=== Dataset records ===

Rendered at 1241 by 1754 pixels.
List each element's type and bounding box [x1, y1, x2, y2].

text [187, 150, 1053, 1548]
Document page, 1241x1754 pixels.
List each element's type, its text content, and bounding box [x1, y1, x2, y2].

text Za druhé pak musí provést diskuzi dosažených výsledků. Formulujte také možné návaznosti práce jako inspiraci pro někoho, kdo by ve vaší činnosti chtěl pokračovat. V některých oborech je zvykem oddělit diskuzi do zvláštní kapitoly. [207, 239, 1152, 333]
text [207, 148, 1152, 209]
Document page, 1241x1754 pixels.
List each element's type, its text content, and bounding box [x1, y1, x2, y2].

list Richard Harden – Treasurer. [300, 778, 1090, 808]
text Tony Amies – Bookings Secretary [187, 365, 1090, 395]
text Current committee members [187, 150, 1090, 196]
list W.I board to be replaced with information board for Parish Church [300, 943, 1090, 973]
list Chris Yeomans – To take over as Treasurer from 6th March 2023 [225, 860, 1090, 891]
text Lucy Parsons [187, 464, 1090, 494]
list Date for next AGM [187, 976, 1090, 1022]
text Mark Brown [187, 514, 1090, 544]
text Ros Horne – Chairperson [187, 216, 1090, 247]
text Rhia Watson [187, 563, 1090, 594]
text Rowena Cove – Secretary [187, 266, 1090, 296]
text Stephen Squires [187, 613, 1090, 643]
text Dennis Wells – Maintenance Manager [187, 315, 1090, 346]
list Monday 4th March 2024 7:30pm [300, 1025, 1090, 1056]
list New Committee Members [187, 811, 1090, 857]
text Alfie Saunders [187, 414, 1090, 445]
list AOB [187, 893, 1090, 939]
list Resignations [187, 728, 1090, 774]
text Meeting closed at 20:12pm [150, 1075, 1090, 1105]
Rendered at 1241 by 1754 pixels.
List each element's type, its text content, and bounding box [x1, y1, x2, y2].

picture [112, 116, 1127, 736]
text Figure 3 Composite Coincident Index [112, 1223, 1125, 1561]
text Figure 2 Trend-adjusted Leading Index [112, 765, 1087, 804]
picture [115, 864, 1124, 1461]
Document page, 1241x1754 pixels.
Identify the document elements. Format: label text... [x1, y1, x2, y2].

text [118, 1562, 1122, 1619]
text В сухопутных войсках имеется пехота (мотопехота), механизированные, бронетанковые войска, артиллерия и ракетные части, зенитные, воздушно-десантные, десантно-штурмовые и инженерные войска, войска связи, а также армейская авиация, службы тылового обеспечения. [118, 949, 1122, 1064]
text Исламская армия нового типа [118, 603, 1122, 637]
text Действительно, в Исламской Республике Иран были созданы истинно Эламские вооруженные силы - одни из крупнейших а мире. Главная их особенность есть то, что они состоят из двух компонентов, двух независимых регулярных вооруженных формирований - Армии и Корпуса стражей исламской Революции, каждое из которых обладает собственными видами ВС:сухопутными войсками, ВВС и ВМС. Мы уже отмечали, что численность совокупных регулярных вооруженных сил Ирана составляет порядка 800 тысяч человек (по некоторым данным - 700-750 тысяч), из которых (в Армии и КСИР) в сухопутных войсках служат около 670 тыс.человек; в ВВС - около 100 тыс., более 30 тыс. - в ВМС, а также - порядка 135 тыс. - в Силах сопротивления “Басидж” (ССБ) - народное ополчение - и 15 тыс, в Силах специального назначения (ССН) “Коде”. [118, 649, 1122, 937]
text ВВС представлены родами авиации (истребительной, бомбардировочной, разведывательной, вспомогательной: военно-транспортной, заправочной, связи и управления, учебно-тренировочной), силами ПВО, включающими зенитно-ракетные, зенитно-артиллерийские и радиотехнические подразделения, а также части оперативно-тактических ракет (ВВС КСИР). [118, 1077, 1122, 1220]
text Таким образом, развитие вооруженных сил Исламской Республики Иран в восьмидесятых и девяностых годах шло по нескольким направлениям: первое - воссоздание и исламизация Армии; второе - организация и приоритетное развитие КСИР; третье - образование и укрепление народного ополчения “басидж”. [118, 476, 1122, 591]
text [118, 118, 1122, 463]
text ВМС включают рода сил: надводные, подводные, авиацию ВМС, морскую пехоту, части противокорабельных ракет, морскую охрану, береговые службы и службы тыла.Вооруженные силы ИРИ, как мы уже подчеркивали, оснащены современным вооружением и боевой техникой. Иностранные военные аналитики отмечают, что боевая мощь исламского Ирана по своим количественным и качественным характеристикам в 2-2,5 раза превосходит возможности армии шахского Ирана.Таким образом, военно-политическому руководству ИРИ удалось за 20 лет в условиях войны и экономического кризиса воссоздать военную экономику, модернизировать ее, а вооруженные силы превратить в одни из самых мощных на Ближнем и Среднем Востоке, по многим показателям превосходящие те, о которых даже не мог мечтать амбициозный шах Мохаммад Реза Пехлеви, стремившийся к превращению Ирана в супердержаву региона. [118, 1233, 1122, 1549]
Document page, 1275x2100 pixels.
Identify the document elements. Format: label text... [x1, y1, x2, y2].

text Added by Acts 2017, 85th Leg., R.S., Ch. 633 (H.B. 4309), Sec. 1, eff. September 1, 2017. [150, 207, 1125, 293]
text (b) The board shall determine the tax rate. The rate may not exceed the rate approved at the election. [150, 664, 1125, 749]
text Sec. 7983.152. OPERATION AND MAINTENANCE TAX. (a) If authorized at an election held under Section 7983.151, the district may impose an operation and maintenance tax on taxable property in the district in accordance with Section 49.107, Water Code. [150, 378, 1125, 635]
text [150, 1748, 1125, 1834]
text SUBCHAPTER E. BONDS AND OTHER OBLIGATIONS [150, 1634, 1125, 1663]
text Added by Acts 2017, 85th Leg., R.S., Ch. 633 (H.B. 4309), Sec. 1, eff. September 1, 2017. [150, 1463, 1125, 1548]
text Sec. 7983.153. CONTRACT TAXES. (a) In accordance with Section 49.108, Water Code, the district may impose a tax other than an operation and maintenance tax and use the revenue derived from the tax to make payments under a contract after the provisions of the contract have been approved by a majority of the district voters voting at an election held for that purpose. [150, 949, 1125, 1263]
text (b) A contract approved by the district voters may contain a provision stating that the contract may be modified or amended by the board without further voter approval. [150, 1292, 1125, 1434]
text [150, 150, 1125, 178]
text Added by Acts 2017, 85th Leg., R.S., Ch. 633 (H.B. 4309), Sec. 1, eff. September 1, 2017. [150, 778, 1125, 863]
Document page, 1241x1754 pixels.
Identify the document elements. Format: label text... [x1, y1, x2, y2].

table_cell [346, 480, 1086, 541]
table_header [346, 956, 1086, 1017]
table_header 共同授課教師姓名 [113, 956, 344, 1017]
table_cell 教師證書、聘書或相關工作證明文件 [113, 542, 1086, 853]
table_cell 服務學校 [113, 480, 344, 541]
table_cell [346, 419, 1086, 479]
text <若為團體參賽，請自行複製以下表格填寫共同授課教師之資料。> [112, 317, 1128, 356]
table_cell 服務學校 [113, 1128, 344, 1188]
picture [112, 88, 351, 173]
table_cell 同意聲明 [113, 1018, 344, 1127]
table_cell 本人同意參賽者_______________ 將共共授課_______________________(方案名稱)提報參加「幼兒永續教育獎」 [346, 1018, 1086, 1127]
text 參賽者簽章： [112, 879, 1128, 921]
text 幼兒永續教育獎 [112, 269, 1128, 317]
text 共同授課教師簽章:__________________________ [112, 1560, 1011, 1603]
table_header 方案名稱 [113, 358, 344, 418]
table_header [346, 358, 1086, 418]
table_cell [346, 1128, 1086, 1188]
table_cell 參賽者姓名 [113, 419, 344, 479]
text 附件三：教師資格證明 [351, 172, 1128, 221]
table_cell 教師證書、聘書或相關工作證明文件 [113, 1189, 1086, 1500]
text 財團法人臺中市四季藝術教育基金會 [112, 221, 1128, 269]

===

== What is being asked ==
When you answer, repeat every record exactly, omitting nothing.

== Answer to the exercise ==
Rendered at 1241 by 1754 pixels.
List each element's type and bounding box [x1, y1, x2, y2].

text [187, 150, 1053, 1548]
Document page, 1241x1754 pixels.
List each element's type, its text content, and bounding box [x1, y1, x2, y2].

text Za druhé pak musí provést diskuzi dosažených výsledků. Formulujte také možné návaznosti práce jako inspiraci pro někoho, kdo by ve vaší činnosti chtěl pokračovat. V některých oborech je zvykem oddělit diskuzi do zvláštní kapitoly. [207, 239, 1152, 333]
text [207, 148, 1152, 209]
Document page, 1241x1754 pixels.
List each element's type, its text content, and bounding box [x1, y1, x2, y2].

list Richard Harden – Treasurer. [300, 778, 1090, 808]
text Tony Amies – Bookings Secretary [187, 365, 1090, 395]
text Current committee members [187, 150, 1090, 196]
list W.I board to be replaced with information board for Parish Church [300, 943, 1090, 973]
list Chris Yeomans – To take over as Treasurer from 6th March 2023 [225, 860, 1090, 891]
text Lucy Parsons [187, 464, 1090, 494]
list Date for next AGM [187, 976, 1090, 1022]
text Mark Brown [187, 514, 1090, 544]
text Ros Horne – Chairperson [187, 216, 1090, 247]
text Rhia Watson [187, 563, 1090, 594]
text Rowena Cove – Secretary [187, 266, 1090, 296]
text Stephen Squires [187, 613, 1090, 643]
text Dennis Wells – Maintenance Manager [187, 315, 1090, 346]
list Monday 4th March 2024 7:30pm [300, 1025, 1090, 1056]
list New Committee Members [187, 811, 1090, 857]
text Alfie Saunders [187, 414, 1090, 445]
list AOB [187, 893, 1090, 939]
list Resignations [187, 728, 1090, 774]
text Meeting closed at 20:12pm [150, 1075, 1090, 1105]
Rendered at 1241 by 1754 pixels.
List each element's type, its text content, and bounding box [x1, y1, x2, y2].

picture [112, 116, 1127, 736]
text Figure 3 Composite Coincident Index [112, 1223, 1125, 1561]
text Figure 2 Trend-adjusted Leading Index [112, 765, 1087, 804]
picture [115, 864, 1124, 1461]
Document page, 1241x1754 pixels.
Identify the document elements. Format: label text... [x1, y1, x2, y2].

text [118, 1562, 1122, 1619]
text В сухопутных войсках имеется пехота (мотопехота), механизированные, бронетанковые войска, артиллерия и ракетные части, зенитные, воздушно-десантные, десантно-штурмовые и инженерные войска, войска связи, а также армейская авиация, службы тылового обеспечения. [118, 949, 1122, 1064]
text Исламская армия нового типа [118, 603, 1122, 637]
text Действительно, в Исламской Республике Иран были созданы истинно Эламские вооруженные силы - одни из крупнейших а мире. Главная их особенность есть то, что они состоят из двух компонентов, двух независимых регулярных вооруженных формирований - Армии и Корпуса стражей исламской Революции, каждое из которых обладает собственными видами ВС:сухопутными войсками, ВВС и ВМС. Мы уже отмечали, что численность совокупных регулярных вооруженных сил Ирана составляет порядка 800 тысяч человек (по некоторым данным - 700-750 тысяч), из которых (в Армии и КСИР) в сухопутных войсках служат около 670 тыс.человек; в ВВС - около 100 тыс., более 30 тыс. - в ВМС, а также - порядка 135 тыс. - в Силах сопротивления “Басидж” (ССБ) - народное ополчение - и 15 тыс, в Силах специального назначения (ССН) “Коде”. [118, 649, 1122, 937]
text ВВС представлены родами авиации (истребительной, бомбардировочной, разведывательной, вспомогательной: военно-транспортной, заправочной, связи и управления, учебно-тренировочной), силами ПВО, включающими зенитно-ракетные, зенитно-артиллерийские и радиотехнические подразделения, а также части оперативно-тактических ракет (ВВС КСИР). [118, 1077, 1122, 1220]
text Таким образом, развитие вооруженных сил Исламской Республики Иран в восьмидесятых и девяностых годах шло по нескольким направлениям: первое - воссоздание и исламизация Армии; второе - организация и приоритетное развитие КСИР; третье - образование и укрепление народного ополчения “басидж”. [118, 476, 1122, 591]
text [118, 118, 1122, 463]
text ВМС включают рода сил: надводные, подводные, авиацию ВМС, морскую пехоту, части противокорабельных ракет, морскую охрану, береговые службы и службы тыла.Вооруженные силы ИРИ, как мы уже подчеркивали, оснащены современным вооружением и боевой техникой. Иностранные военные аналитики отмечают, что боевая мощь исламского Ирана по своим количественным и качественным характеристикам в 2-2,5 раза превосходит возможности армии шахского Ирана.Таким образом, военно-политическому руководству ИРИ удалось за 20 лет в условиях войны и экономического кризиса воссоздать военную экономику, модернизировать ее, а вооруженные силы превратить в одни из самых мощных на Ближнем и Среднем Востоке, по многим показателям превосходящие те, о которых даже не мог мечтать амбициозный шах Мохаммад Реза Пехлеви, стремившийся к превращению Ирана в супердержаву региона. [118, 1233, 1122, 1549]
Document page, 1275x2100 pixels.
Identify the document elements. Format: label text... [x1, y1, x2, y2].

text Added by Acts 2017, 85th Leg., R.S., Ch. 633 (H.B. 4309), Sec. 1, eff. September 1, 2017. [150, 207, 1125, 293]
text (b) The board shall determine the tax rate. The rate may not exceed the rate approved at the election. [150, 664, 1125, 749]
text Sec. 7983.152. OPERATION AND MAINTENANCE TAX. (a) If authorized at an election held under Section 7983.151, the district may impose an operation and maintenance tax on taxable property in the district in accordance with Section 49.107, Water Code. [150, 378, 1125, 635]
text [150, 1748, 1125, 1834]
text SUBCHAPTER E. BONDS AND OTHER OBLIGATIONS [150, 1634, 1125, 1663]
text Added by Acts 2017, 85th Leg., R.S., Ch. 633 (H.B. 4309), Sec. 1, eff. September 1, 2017. [150, 1463, 1125, 1548]
text Sec. 7983.153. CONTRACT TAXES. (a) In accordance with Section 49.108, Water Code, the district may impose a tax other than an operation and maintenance tax and use the revenue derived from the tax to make payments under a contract after the provisions of the contract have been approved by a majority of the district voters voting at an election held for that purpose. [150, 949, 1125, 1263]
text (b) A contract approved by the district voters may contain a provision stating that the contract may be modified or amended by the board without further voter approval. [150, 1292, 1125, 1434]
text [150, 150, 1125, 178]
text Added by Acts 2017, 85th Leg., R.S., Ch. 633 (H.B. 4309), Sec. 1, eff. September 1, 2017. [150, 778, 1125, 863]
Document page, 1241x1754 pixels.
Identify the document elements. Format: label text... [x1, y1, x2, y2].

table_cell [346, 480, 1086, 541]
table_header [346, 956, 1086, 1017]
table_header 共同授課教師姓名 [113, 956, 344, 1017]
table_cell 教師證書、聘書或相關工作證明文件 [113, 542, 1086, 853]
table_cell 服務學校 [113, 480, 344, 541]
table_cell [346, 419, 1086, 479]
text <若為團體參賽，請自行複製以下表格填寫共同授課教師之資料。> [112, 317, 1128, 356]
table_cell 服務學校 [113, 1128, 344, 1188]
picture [112, 88, 351, 173]
table_cell 同意聲明 [113, 1018, 344, 1127]
table_cell 本人同意參賽者_______________ 將共共授課_______________________(方案名稱)提報參加「幼兒永續教育獎」 [346, 1018, 1086, 1127]
text 參賽者簽章： [112, 879, 1128, 921]
text 幼兒永續教育獎 [112, 269, 1128, 317]
text 共同授課教師簽章:__________________________ [112, 1560, 1011, 1603]
table_header 方案名稱 [113, 358, 344, 418]
table_header [346, 358, 1086, 418]
table_cell [346, 1128, 1086, 1188]
table_cell 參賽者姓名 [113, 419, 344, 479]
text 附件三：教師資格證明 [351, 172, 1128, 221]
table_cell 教師證書、聘書或相關工作證明文件 [113, 1189, 1086, 1500]
text 財團法人臺中市四季藝術教育基金會 [112, 221, 1128, 269]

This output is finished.